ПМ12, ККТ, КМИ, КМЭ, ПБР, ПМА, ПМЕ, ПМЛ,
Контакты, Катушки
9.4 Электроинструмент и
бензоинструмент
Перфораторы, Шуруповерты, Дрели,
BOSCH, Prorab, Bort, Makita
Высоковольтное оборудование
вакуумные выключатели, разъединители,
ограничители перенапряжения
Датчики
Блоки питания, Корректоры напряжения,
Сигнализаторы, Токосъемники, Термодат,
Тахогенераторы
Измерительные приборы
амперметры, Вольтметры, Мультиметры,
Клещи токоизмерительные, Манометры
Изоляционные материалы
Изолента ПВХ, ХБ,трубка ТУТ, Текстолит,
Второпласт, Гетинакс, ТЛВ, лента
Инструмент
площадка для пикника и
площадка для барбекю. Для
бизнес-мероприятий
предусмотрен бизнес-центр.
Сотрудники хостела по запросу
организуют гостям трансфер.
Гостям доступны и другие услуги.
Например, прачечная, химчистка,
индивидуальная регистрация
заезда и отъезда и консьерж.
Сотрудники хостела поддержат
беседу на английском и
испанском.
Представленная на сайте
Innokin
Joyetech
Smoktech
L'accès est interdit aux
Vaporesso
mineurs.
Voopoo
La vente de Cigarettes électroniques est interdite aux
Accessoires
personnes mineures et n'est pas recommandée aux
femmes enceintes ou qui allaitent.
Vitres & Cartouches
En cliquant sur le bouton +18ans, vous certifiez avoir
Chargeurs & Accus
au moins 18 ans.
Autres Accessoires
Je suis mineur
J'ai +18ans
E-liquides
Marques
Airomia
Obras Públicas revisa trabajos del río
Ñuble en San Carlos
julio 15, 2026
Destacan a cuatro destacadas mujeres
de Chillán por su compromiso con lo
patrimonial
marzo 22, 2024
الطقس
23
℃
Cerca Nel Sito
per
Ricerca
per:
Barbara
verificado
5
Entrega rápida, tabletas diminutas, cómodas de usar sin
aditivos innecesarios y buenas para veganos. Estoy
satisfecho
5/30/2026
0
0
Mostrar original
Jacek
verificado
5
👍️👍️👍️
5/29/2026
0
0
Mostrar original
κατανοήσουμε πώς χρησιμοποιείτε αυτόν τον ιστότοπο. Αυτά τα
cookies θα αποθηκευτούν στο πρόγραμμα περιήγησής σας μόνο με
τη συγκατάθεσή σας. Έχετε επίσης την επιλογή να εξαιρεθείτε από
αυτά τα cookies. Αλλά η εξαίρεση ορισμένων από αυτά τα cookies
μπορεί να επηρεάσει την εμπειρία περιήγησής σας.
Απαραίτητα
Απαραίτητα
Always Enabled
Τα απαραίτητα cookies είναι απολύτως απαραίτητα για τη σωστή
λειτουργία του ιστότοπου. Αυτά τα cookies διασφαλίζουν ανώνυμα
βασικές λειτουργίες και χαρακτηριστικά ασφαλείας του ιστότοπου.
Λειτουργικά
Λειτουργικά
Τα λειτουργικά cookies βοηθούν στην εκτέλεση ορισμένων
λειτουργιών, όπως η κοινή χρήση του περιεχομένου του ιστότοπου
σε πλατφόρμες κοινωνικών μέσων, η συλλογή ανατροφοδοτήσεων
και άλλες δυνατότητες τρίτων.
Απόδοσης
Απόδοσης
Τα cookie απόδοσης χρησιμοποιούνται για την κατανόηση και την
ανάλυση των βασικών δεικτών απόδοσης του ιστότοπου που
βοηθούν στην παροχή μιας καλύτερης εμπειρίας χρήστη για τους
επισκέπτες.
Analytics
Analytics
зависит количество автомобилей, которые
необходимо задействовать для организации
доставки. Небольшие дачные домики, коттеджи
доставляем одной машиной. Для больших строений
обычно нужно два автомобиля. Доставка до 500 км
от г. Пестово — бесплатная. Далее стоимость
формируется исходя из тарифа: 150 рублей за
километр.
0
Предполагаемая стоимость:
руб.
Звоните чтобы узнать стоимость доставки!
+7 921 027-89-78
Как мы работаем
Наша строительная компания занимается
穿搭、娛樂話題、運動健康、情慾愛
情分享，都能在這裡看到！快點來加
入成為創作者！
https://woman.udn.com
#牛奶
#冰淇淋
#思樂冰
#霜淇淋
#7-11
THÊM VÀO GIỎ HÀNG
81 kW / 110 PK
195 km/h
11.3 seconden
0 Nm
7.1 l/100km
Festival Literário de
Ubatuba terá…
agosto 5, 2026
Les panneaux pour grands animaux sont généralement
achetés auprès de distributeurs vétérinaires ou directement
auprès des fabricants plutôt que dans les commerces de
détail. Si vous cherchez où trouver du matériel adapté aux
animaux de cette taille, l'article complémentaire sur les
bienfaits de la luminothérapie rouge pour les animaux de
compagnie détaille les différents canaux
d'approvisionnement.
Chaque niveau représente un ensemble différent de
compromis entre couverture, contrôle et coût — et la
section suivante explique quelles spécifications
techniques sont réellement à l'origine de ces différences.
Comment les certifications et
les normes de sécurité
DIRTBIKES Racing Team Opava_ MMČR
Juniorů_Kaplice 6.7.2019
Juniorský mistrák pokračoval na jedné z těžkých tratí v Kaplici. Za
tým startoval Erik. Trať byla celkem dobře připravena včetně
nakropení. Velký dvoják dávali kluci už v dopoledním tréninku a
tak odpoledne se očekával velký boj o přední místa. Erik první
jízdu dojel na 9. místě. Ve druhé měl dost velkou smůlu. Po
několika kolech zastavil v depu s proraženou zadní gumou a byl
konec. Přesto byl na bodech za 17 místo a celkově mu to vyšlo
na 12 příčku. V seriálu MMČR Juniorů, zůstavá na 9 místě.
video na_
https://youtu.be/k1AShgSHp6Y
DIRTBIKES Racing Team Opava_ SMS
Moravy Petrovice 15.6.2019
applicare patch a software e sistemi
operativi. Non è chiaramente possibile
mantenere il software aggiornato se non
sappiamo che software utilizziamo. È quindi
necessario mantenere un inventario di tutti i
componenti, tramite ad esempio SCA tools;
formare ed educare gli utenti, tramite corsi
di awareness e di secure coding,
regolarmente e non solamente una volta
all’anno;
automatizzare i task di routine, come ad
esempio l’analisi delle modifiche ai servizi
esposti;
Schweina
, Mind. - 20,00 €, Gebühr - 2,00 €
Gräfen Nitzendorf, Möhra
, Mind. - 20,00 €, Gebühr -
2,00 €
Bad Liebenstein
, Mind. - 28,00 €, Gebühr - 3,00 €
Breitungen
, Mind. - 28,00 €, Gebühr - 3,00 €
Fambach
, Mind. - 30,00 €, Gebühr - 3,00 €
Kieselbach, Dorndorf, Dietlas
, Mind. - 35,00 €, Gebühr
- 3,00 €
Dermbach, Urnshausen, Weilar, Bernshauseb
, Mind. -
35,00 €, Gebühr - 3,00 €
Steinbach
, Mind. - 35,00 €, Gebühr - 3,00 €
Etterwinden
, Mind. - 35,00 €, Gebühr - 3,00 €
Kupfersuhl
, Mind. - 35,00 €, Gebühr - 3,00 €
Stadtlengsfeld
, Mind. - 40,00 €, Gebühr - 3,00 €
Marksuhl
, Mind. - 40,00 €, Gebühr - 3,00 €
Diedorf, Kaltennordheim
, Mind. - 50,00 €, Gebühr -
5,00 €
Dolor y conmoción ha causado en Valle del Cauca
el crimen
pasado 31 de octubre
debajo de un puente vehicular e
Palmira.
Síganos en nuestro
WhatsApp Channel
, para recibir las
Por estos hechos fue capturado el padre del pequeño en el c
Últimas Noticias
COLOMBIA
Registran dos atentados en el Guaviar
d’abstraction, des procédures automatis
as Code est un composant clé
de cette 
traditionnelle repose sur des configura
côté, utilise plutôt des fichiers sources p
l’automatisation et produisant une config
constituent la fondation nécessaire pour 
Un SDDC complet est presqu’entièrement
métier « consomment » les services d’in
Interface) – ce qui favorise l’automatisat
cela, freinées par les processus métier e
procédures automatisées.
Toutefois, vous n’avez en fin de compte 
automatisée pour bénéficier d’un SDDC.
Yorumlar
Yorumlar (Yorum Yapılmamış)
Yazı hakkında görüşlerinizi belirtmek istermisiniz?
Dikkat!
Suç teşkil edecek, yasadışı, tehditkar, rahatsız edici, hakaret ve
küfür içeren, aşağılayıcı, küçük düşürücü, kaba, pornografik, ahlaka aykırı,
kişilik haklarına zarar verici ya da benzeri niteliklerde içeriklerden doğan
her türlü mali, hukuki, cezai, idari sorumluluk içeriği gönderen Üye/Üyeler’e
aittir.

☆ ☆ ☆ ☆ ☆ ☆ ☆

WHAT YOU SHOULD DO
Reproduce the records verbatim from their first line through the line containing "λειτουργία του ιστότοπου.", with both of those lines included.

RESPONSE
ПМ12, ККТ, КМИ, КМЭ, ПБР, ПМА, ПМЕ, ПМЛ,
Контакты, Катушки
9.4 Электроинструмент и
бензоинструмент
Перфораторы, Шуруповерты, Дрели,
BOSCH, Prorab, Bort, Makita
Высоковольтное оборудование
вакуумные выключатели, разъединители,
ограничители перенапряжения
Датчики
Блоки питания, Корректоры напряжения,
Сигнализаторы, Токосъемники, Термодат,
Тахогенераторы
Измерительные приборы
амперметры, Вольтметры, Мультиметры,
Клещи токоизмерительные, Манометры
Изоляционные материалы
Изолента ПВХ, ХБ,трубка ТУТ, Текстолит,
Второпласт, Гетинакс, ТЛВ, лента
Инструмент
площадка для пикника и
площадка для барбекю. Для
бизнес-мероприятий
предусмотрен бизнес-центр.
Сотрудники хостела по запросу
организуют гостям трансфер.
Гостям доступны и другие услуги.
Например, прачечная, химчистка,
индивидуальная регистрация
заезда и отъезда и консьерж.
Сотрудники хостела поддержат
беседу на английском и
испанском.
Представленная на сайте
Innokin
Joyetech
Smoktech
L'accès est interdit aux
Vaporesso
mineurs.
Voopoo
La vente de Cigarettes électroniques est interdite aux
Accessoires
personnes mineures et n'est pas recommandée aux
femmes enceintes ou qui allaitent.
Vitres & Cartouches
En cliquant sur le bouton +18ans, vous certifiez avoir
Chargeurs & Accus
au moins 18 ans.
Autres Accessoires
Je suis mineur
J'ai +18ans
E-liquides
Marques
Airomia
Obras Públicas revisa trabajos del río
Ñuble en San Carlos
julio 15, 2026
Destacan a cuatro destacadas mujeres
de Chillán por su compromiso con lo
patrimonial
marzo 22, 2024
الطقس
23
℃
Cerca Nel Sito
per
Ricerca
per:
Barbara
verificado
5
Entrega rápida, tabletas diminutas, cómodas de usar sin
aditivos innecesarios y buenas para veganos. Estoy
satisfecho
5/30/2026
0
0
Mostrar original
Jacek
verificado
5
👍️👍️👍️
5/29/2026
0
0
Mostrar original
κατανοήσουμε πώς χρησιμοποιείτε αυτόν τον ιστότοπο. Αυτά τα
cookies θα αποθηκευτούν στο πρόγραμμα περιήγησής σας μόνο με
τη συγκατάθεσή σας. Έχετε επίσης την επιλογή να εξαιρεθείτε από
αυτά τα cookies. Αλλά η εξαίρεση ορισμένων από αυτά τα cookies
μπορεί να επηρεάσει την εμπειρία περιήγησής σας.
Απαραίτητα
Απαραίτητα
Always Enabled
Τα απαραίτητα cookies είναι απολύτως απαραίτητα για τη σωστή
λειτουργία του ιστότοπου. Αυτά τα cookies διασφαλίζουν ανώνυμα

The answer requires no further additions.